§ **Tugas yang Dikerjakan**:
1) Jawablah pertanyaan berikut berdasarkan artikel tentang serangan fajar.
(a) Apa tujuan praktik serangan fajar?
(b) Apa nama kampanye yang digunakan KPK untuk mengimbau masyarakat agar waspada terhadap serangan fajar?
(c) Menurut Prof KH Asrorun Niam Sholeh, memilih pemimpin harus berdasarkan apa?
2) Lanjutkan artikel tentang hukum serangan fajar menurut MUI, mulai setelah kalimat terakhir yang tercantum.

§ **Kutipan Terpilih**:
************

Serangan Fajar Marak saat Pemilu, Ini Hukum Politik Uang dalam Islam Menurut MUI

- 14 Februari 2024, 12:00 WIB
Ilustrasi. Hukum serangan fajar atau politik uang yang kerap  muncul saat Pemilu. Ini kata MUI.
Ilustrasi. Hukum serangan fajar atau politik uang yang kerap muncul saat Pemilu. Ini kata MUI. /Pixabay/Mohamed_hassan/

SEPUTARLAMPUNG.COM – Fenomena serangan fajar marak saat Pemilihan Umum (Pemilu). Bagaimanakah hukum politik uang ini dalam Islam? Simak penjelasan dari Majelis Ulama Indonesia (MUI) ini.

Mengutip laman Pusat Edukasi Anti Korupsi, serangan fajar atau kerap disebut juga dengan istilah politik uang, adalah praktik yang marak muncul pada masa Pemilu, yang tidak hanya terbatas pada uang.

Praktik serangan fajar ini bertujuan untuk memengaruhi pilihan masyarakat saat waktu pencoblosan di Tempat Pemungutan Suara (TPS).

Dengan kata lain, serangan fajar adalah cara curang dalam mendulang suara pada Pemilu, yang dilakukan oleh kandidat peserta pemilihan.

Baca Juga: Apakah Wudhu dan Sholat Sah jika Jari Kena Tinta Pemilu? Simak Penjelasan dari MUI Ini

Untuk itulah Komisi Pemberantasan Korupsi (KPK) mengimbau masyarakat untuk waspada terhadap serangan fajar ini melalui kampanye ‘Hajar Serangan Fajar’.

“Prinsip pemilihan umum adalah jujur dan adil. Berbagai pemberian atau yang sering disebut serangan fajar merupakan sebuah tindak pidana yang bertolak belakang dengan nilai jujur karena bertujuan “membeli suara” atau memengaruhi kita agar mengubah pilihan sesuai dengan pilihan pemberi,” dikutip Seputarlampung.com dari akun Instagram @official.kpk.

Dilansir dari laman mui.or.id, Ketua MUI Bidang Fatwa, Prof KH Asrorun Niam Sholeh menjelaskan, memilih pemimpin harus berdasarkan kompetensi, yang mengemban amanah demi kemaslahatan. Tidak boleh pilih pemimpin didasarkan atas sogokan atau pemberian harta.

************

§ **Data**:
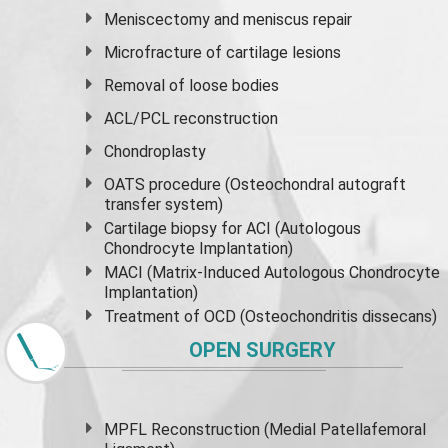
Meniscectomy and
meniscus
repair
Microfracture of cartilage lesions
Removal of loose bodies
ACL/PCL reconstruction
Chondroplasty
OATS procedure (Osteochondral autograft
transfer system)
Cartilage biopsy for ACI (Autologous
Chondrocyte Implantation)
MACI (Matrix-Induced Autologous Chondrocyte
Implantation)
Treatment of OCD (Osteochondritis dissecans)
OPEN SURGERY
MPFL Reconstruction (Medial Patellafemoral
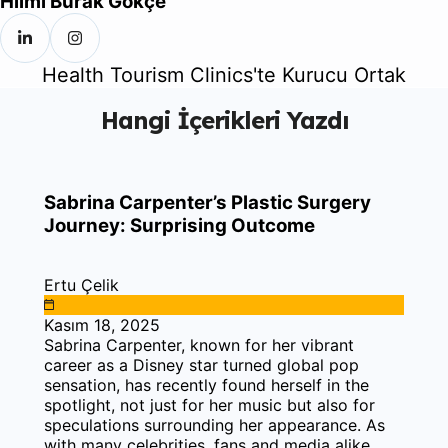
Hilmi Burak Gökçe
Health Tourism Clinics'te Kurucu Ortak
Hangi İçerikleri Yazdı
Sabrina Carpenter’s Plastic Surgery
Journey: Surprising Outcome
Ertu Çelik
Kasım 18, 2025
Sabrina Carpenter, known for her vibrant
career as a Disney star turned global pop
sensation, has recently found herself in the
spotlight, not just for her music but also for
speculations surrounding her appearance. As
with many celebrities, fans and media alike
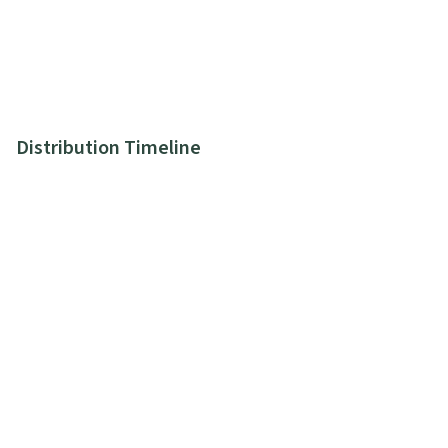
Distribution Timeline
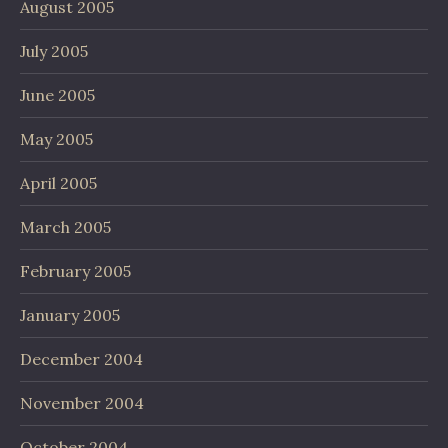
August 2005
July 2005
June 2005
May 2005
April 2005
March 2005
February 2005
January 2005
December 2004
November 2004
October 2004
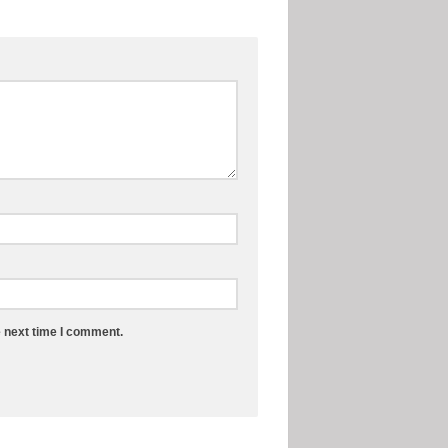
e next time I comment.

************

§ **Jawaban per Nomor**:
1)
(a) Memengaruhi pilihan masyarakat saat waktu pencoblosan di Tempat Pemungutan Suara (TPS).
(b) ‘Hajar Serangan Fajar’.
(c) Kompetensi.

2)
"Orang yang akan dipilih dan mencalonkan diri juga tidak boleh menghalalkan segala cara untuk dapat dipilih, seperti menyuap (serangan fajar), itu hukumnya haram," katanya.

Baca Juga: PENTING! Sebelum Nyoblos di TPS 14 Februari 2024, Baca Doa Ini agar Dapat Pemimpin yang Baik bagi Indonesia

Guru Besar Ilmu Fiqih Fakultas Syariah dan Hukum UIN Jakarta ini menyampaikan, MUI juga telah menetapkan fatwa tentang Hukum Permintaan dan/atau Pemberian Imbalan atas proses pencalonan para pejabat publik.

Berikut isi ketetapan fatwa MUI tersebut:

  1. Suatu permintaan dan/atau pemberian imbalan dalam bentuk apapun terhadap segala proses pencalonan seseorang sebagai pejabat publik, padahal diketahui hal itu memang menjadi tugas, tanggung jawab, kekuasaan dan kewenanganya, maka hukumnya haram, karena masuk kategori risywah (suap) atau pembuka jalan risywah.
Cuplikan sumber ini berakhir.